» Текст

13 января началось наступление отряда, вызвавшее сначала отход турецкой армии на линию укреплённых городов, а затем и овладение этими пунктами и Силистрией. В этот же день свои переживания, горечь и обиду наследник высказывает супруге в очередном письме: «… сегодня, наконец, приехал курьер и привёз твоё милейшее интересное и длинное письмо № 78. Ты не можешь себе представить, какое счастье для меня получать такие письма, как я наслаждался и как мне грустно становится, как тянет домой. Я даже плакал немного, потому что я себе не позволяю это удовольствие, часто и тяжело становится, как начнёшь вспоминать про дом, про детей, а в особенности про тебя, моя душка! Прости, что пишу всё это и ещё больше тебя расстраиваю; знаю, что и тебе не весело, нелегка эта разлука, но что же делать, Господу так угодно, и мы должны преклониться перед Его святою волею, и это ведёт всегда к лучшему, к нашей же наверняка пользе, оно и быть иначе не может, и это громадное и единственное утешение. Тяжело мне лично одно — это то, что я оставался здесь, по-видимому, понапрасно; вместо того чтобы быть за Балканами, как того желал сначала Папа, я сижу здесь и хоть счастлив, что расстался с моим милым отрядом, да ему не дают ничего делать; и в настоящую минуту оно особенно тяжело и неприятно ввиду того, что все идут вперёд, кроме меня и Владимира».

» Цель задания
Продолжите текст о письме наследника супруге, начав сразу после его последнего предложения.

» Исходные материалы
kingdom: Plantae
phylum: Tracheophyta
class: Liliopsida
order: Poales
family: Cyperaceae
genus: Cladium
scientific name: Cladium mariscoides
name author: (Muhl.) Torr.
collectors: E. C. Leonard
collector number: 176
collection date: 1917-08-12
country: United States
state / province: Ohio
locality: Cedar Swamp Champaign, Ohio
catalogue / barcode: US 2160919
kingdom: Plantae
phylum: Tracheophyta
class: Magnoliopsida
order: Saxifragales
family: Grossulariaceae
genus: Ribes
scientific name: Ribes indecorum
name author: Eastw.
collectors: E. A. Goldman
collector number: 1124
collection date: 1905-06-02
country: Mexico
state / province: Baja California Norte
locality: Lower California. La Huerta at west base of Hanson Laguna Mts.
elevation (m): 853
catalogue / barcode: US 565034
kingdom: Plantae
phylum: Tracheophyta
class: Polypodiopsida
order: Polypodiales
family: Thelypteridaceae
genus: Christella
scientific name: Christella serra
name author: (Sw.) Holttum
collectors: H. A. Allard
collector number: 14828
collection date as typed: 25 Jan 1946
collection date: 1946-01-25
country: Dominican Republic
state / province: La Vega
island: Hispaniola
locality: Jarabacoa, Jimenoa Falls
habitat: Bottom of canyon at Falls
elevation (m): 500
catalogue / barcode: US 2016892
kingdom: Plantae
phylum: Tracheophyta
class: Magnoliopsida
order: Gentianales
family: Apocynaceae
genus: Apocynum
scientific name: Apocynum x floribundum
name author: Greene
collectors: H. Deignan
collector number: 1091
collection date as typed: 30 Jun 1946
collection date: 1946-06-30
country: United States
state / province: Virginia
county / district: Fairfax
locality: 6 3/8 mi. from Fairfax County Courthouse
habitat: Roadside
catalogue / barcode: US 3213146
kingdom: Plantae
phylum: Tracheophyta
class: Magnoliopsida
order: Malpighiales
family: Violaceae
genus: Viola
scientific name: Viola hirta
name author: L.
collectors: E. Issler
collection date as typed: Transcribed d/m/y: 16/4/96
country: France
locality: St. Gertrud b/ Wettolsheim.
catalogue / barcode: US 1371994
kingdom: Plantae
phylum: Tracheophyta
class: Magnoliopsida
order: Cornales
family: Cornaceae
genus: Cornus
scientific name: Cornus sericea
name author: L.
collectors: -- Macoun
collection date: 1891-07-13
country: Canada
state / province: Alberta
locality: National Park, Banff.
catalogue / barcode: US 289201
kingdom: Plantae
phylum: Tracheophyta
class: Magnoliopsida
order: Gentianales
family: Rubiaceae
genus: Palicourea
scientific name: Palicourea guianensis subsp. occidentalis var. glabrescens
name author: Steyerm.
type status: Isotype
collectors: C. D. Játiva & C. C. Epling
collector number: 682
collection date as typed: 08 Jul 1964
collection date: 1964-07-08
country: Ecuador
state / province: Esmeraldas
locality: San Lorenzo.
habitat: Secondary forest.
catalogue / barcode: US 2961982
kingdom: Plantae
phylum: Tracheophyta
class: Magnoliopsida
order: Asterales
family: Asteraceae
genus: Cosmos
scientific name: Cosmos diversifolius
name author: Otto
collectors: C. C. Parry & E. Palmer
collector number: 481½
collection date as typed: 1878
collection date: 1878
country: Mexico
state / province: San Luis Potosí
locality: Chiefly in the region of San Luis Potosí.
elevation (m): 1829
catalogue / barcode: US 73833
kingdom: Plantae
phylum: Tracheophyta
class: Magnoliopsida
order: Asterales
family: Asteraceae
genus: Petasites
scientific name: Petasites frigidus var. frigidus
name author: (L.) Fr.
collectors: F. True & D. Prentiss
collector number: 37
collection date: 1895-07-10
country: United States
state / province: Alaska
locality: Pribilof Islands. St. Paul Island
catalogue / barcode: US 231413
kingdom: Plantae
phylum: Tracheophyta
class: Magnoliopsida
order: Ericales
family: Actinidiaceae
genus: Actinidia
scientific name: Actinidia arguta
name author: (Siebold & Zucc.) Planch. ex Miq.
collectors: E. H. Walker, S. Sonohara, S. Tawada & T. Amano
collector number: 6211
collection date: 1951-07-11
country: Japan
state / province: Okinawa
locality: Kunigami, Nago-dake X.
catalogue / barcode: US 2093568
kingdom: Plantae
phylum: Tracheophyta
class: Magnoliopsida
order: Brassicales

» Ответ к заданию
В письме от 14 января цесаревич высказывает опасения об удачном исходе мирных переговоров с турками: «Что делается в Главной квартире Д. Низи, решительно ничего не знаем: вот уже 3-й день без телеграмм. Ужасно боюсь, чтобы там не заварили кашу, которую потом придётся расхлёбывать несчастной России, из-за неспособности главнокомандующего. Ты не можешь себе представить, до чего доходит недоверие к Д. Низи; несмотря на все эти блестящие дела за Балканами, которые, правда, шли великолепно по результатам, достигнутым нами, все ещё боятся, чтобы он чего-нибудь не напутал, а теперь в особенности боимся, чтобы при мирных переговорах он не наделал бы глупостей с детским и наивным до глупости воззрением на настоящие события, от которых зависит всё будущее для России. Получил я сегодня в 3 ч. твоё милейшее письмо № 79 от 1 января: ты не можешь себе представить, до чего эти 2 последних письма сделали мне удовольствие, просто не знаю, как тебя благодарить за них. Я с таким вниманием, с такой жадностью читал их. Теперь мне немного стало ясно, почему Папа решился нас оставить здесь, но не понимаю, как он мог не настоять на том, чтобы Обручев был бы наконец назначен; тогда ещё было время, теперь уж поздно!.. Посылаю тебе ещё целую коллекцию фотографий, и ты можешь видеть меня на ней с бородой, в моём полушубке. Одну группу отдай Сергею, с надписью для него… До свиданья, моя милая душка Минни, обнимаю тебя от всей души и целую мою собственную маленькую жену. Крепко целую душек детей. Христос с вами, мои душки. Твой верный друг Саша» (там же, л. 18 об).
Но вот, как снег на голову, цесаревичу пришло мягкое письмо от главнокомандующего. Дядя Низи, сообщая о прекращении военных действий и подписании временного соглашения с Портой, рассыпался в любезностях. «Милый Саша! — писал он. — Нет у меня достаточно слов, чтобы тебе выразить всю мою глубокую и душевную благодарность за всё время кампании, в которую тебе выпало на долю столь трудное дело сохранения моего левого фланга. Ты, поистине, выполнил эту нелёгкую задачу вполне молодецки». Итак, 19(31) января 1878 г. воюющие стороны заключили перемирие, окончилась и боевая служба наследника.
1 февраля он вместе с братом Владимиром Александровичем отбыл в Петербург, куда прибыл через пять дней.